Your task :: Rewrite every line of the items, putting "No rate available" in place of each "No matching rate found" and keeping everything else the same.

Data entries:
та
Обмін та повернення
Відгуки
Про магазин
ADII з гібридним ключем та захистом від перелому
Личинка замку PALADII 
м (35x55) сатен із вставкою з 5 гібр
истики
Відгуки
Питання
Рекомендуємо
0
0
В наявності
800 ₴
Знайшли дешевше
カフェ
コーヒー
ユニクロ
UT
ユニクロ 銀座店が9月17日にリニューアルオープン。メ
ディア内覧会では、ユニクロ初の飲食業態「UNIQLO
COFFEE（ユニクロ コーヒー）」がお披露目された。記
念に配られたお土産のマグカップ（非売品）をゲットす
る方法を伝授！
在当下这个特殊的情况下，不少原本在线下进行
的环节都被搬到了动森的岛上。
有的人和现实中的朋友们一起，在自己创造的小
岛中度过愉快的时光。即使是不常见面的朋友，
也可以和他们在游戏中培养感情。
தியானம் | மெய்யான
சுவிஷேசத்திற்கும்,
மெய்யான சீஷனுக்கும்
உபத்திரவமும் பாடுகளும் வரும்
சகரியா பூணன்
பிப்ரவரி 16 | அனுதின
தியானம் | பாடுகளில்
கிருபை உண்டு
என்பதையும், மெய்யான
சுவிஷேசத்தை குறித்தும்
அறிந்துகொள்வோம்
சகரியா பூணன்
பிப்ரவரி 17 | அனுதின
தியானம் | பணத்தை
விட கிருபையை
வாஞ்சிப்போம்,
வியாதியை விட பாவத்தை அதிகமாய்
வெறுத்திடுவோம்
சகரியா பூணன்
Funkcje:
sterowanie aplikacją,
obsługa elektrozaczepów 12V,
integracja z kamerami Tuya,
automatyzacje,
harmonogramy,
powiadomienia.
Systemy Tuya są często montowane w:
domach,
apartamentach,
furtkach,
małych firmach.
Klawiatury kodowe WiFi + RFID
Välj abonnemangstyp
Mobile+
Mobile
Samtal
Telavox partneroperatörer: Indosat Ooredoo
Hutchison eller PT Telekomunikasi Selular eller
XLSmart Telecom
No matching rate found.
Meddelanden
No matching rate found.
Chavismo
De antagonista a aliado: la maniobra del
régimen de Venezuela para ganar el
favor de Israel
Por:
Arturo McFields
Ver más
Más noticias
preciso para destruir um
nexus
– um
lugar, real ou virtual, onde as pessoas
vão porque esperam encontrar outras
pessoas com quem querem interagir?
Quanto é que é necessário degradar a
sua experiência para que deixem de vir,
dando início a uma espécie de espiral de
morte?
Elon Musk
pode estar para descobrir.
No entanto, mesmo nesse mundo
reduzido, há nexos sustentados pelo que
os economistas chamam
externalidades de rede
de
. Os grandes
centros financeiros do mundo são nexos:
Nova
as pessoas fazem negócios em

Written response ::
та
Обмін та повернення
Відгуки
Про магазин
ADII з гібридним ключем та захистом від перелому
Личинка замку PALADII 
м (35x55) сатен із вставкою з 5 гібр
истики
Відгуки
Питання
Рекомендуємо
0
0
В наявності
800 ₴
Знайшли дешевше
カフェ
コーヒー
ユニクロ
UT
ユニクロ 銀座店が9月17日にリニューアルオープン。メ
ディア内覧会では、ユニクロ初の飲食業態「UNIQLO
COFFEE（ユニクロ コーヒー）」がお披露目された。記
念に配られたお土産のマグカップ（非売品）をゲットす
る方法を伝授！
在当下这个特殊的情况下，不少原本在线下进行
的环节都被搬到了动森的岛上。
有的人和现实中的朋友们一起，在自己创造的小
岛中度过愉快的时光。即使是不常见面的朋友，
也可以和他们在游戏中培养感情。
தியானம் | மெய்யான
சுவிஷேசத்திற்கும்,
மெய்யான சீஷனுக்கும்
உபத்திரவமும் பாடுகளும் வரும்
சகரியா பூணன்
பிப்ரவரி 16 | அனுதின
தியானம் | பாடுகளில்
கிருபை உண்டு
என்பதையும், மெய்யான
சுவிஷேசத்தை குறித்தும்
அறிந்துகொள்வோம்
சகரியா பூணன்
பிப்ரவரி 17 | அனுதின
தியானம் | பணத்தை
விட கிருபையை
வாஞ்சிப்போம்,
வியாதியை விட பாவத்தை அதிகமாய்
வெறுத்திடுவோம்
சகரியா பூணன்
Funkcje:
sterowanie aplikacją,
obsługa elektrozaczepów 12V,
integracja z kamerami Tuya,
automatyzacje,
harmonogramy,
powiadomienia.
Systemy Tuya są często montowane w:
domach,
apartamentach,
furtkach,
małych firmach.
Klawiatury kodowe WiFi + RFID
Välj abonnemangstyp
Mobile+
Mobile
Samtal
Telavox partneroperatörer: Indosat Ooredoo
Hutchison eller PT Telekomunikasi Selular eller
XLSmart Telecom
No rate available.
Meddelanden
No rate available.
Chavismo
De antagonista a aliado: la maniobra del
régimen de Venezuela para ganar el
favor de Israel
Por:
Arturo McFields
Ver más
Más noticias
preciso para destruir um
nexus
– um
lugar, real ou virtual, onde as pessoas
vão porque esperam encontrar outras
pessoas com quem querem interagir?
Quanto é que é necessário degradar a
sua experiência para que deixem de vir,
dando início a uma espécie de espiral de
morte?
Elon Musk
pode estar para descobrir.
No entanto, mesmo nesse mundo
reduzido, há nexos sustentados pelo que
os economistas chamam
externalidades de rede
de
. Os grandes
centros financeiros do mundo são nexos:
Nova
as pessoas fazem negócios em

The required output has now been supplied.